[Page-level text extractions]
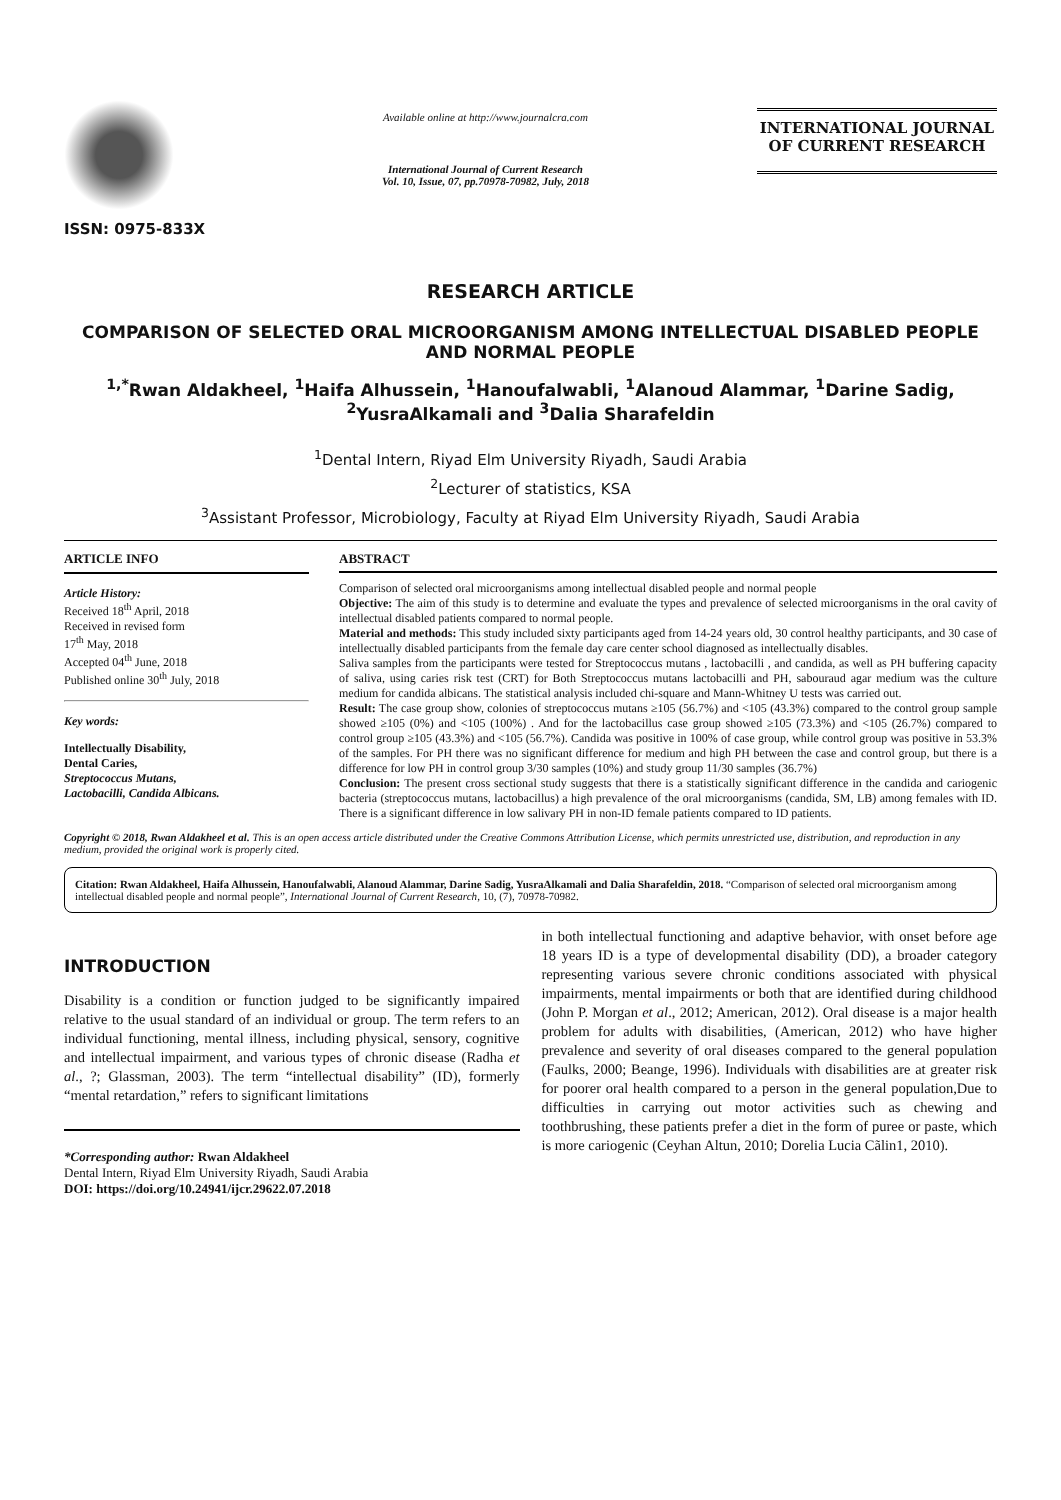ISSN: 0975-833X
Available online at http://www.journalcra.com
International Journal of Current Research
Vol. 10, Issue, 07, pp.70978-70982, July, 2018
INTERNATIONAL JOURNAL
OF CURRENT RESEARCH
RESEARCH ARTICLE
COMPARISON OF SELECTED ORAL MICROORGANISM AMONG INTELLECTUAL DISABLED PEOPLE AND NORMAL PEOPLE
<sup>1,*</sup>Rwan Aldakheel, <sup>1</sup>Haifa Alhussein, <sup>1</sup>Hanoufalwabli, <sup>1</sup>Alanoud Alammar, <sup>1</sup>Darine Sadig, <sup>2</sup>YusraAlkamali and <sup>3</sup>Dalia Sharafeldin
<sup>1</sup> Dental Intern, Riyad Elm University Riyadh, Saudi Arabia
<sup>2</sup> Lecturer of statistics, KSA
<sup>3</sup> Assistant Professor, Microbiology, Faculty at Riyad Elm University Riyadh, Saudi Arabia
ARTICLE INFO
Article History:
Received 18<sup>th</sup> April, 2018
Received in revised form
17<sup>th</sup> May, 2018
Accepted 04<sup>th</sup> June, 2018
Published online 30<sup>th</sup> July, 2018
Key words:
Intellectually Disability,
Dental Caries,
Streptococcus Mutans,
Lactobacilli, Candida Albicans.
ABSTRACT
Comparison of selected oral microorganisms among intellectual disabled people and normal people
Objective: The aim of this study is to determine and evaluate the types and prevalence of selected microorganisms in the oral cavity of intellectual disabled patients compared to normal people.
Material and methods: This study included sixty participants aged from 14-24 years old, 30 control healthy participants, and 30 case of intellectually disabled participants from the female day care center school diagnosed as intellectually disables.
Saliva samples from the participants were tested for Streptococcus mutans , lactobacilli , and candida, as well as PH buffering capacity of saliva, using caries risk test (CRT) for Both Streptococcus mutans lactobacilli and PH, sabouraud agar medium was the culture medium for candida albicans. The statistical analysis included chi-square and Mann-Whitney U tests was carried out.
Result: The case group show, colonies of streptococcus mutans ≥105 (56.7%) and <105 (43.3%) compared to the control group sample showed ≥105 (0%) and <105 (100%) . And for the lactobacillus case group showed ≥105 (73.3%) and <105 (26.7%) compared to control group ≥105 (43.3%) and <105 (56.7%). Candida was positive in 100% of case group, while control group was positive in 53.3% of the samples. For PH there was no significant difference for medium and high PH between the case and control group, but there is a difference for low PH in control group 3/30 samples (10%) and study group 11/30 samples (36.7%)
Conclusion: The present cross sectional study suggests that there is a statistically significant difference in the candida and cariogenic bacteria (streptococcus mutans, lactobacillus) a high prevalence of the oral microorganisms (candida, SM, LB) among females with ID. There is a significant difference in low salivary PH in non-ID female patients compared to ID patients.
Copyright © 2018, Rwan Aldakheel et al. This is an open access article distributed under the Creative Commons Attribution License, which permits unrestricted use, distribution, and reproduction in any medium, provided the original work is properly cited.
Citation: Rwan Aldakheel, Haifa Alhussein, Hanoufalwabli, Alanoud Alammar, Darine Sadig, YusraAlkamali and Dalia Sharafeldin, 2018. “Comparison of selected oral microorganism among intellectual disabled people and normal people”, International Journal of Current Research, 10, (7), 70978-70982.
INTRODUCTION
Disability is a condition or function judged to be significantly impaired relative to the usual standard of an individual or group. The term refers to an individual functioning, mental illness, including physical, sensory, cognitive and intellectual impairment, and various types of chronic disease (Radha et al., ?; Glassman, 2003). The term “intellectual disability” (ID), formerly “mental retardation,” refers to significant limitations
*Corresponding author: Rwan Aldakheel
Dental Intern, Riyad Elm University Riyadh, Saudi Arabia
DOI: https://doi.org/10.24941/ijcr.29622.07.2018
in both intellectual functioning and adaptive behavior, with onset before age 18 years ID is a type of developmental disability (DD), a broader category representing various severe chronic conditions associated with physical impairments, mental impairments or both that are identified during childhood (John P. Morgan et al., 2012; American, 2012). Oral disease is a major health problem for adults with disabilities, (American, 2012) who have higher prevalence and severity of oral diseases compared to the general population (Faulks, 2000; Beange, 1996). Individuals with disabilities are at greater risk for poorer oral health compared to a person in the general population,Due to difficulties in carrying out motor activities such as chewing and toothbrushing, these patients prefer a diet in the form of puree or paste, which is more cariogenic (Ceyhan Altun, 2010; Dorelia Lucia Cãlin1, 2010).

▸ WORK INSTRUCTION: Nothing should appear in the answer except the lines above from the line with "Material and methods: This" through the line with "Copyright © 2018, Rwan", both included, written out exactly.

▸ RESPONSE AREA:
Material and methods: This study included sixty participants aged from 14-24 years old, 30 control healthy participants, and 30 case of intellectually disabled participants from the female day care center school diagnosed as intellectually disables.
Saliva samples from the participants were tested for Streptococcus mutans , lactobacilli , and candida, as well as PH buffering capacity of saliva, using caries risk test (CRT) for Both Streptococcus mutans lactobacilli and PH, sabouraud agar medium was the culture medium for candida albicans. The statistical analysis included chi-square and Mann-Whitney U tests was carried out.
Result: The case group show, colonies of streptococcus mutans ≥105 (56.7%) and <105 (43.3%) compared to the control group sample showed ≥105 (0%) and <105 (100%) . And for the lactobacillus case group showed ≥105 (73.3%) and <105 (26.7%) compared to control group ≥105 (43.3%) and <105 (56.7%). Candida was positive in 100% of case group, while control group was positive in 53.3% of the samples. For PH there was no significant difference for medium and high PH between the case and control group, but there is a difference for low PH in control group 3/30 samples (10%) and study group 11/30 samples (36.7%)
Conclusion: The present cross sectional study suggests that there is a statistically significant difference in the candida and cariogenic bacteria (streptococcus mutans, lactobacillus) a high prevalence of the oral microorganisms (candida, SM, LB) among females with ID. There is a significant difference in low salivary PH in non-ID female patients compared to ID patients.
Copyright © 2018, Rwan Aldakheel et al. This is an open access article distributed under the Creative Commons Attribution License, which permits unrestricted use, distribution, and reproduction in any medium, provided the original work is properly cited.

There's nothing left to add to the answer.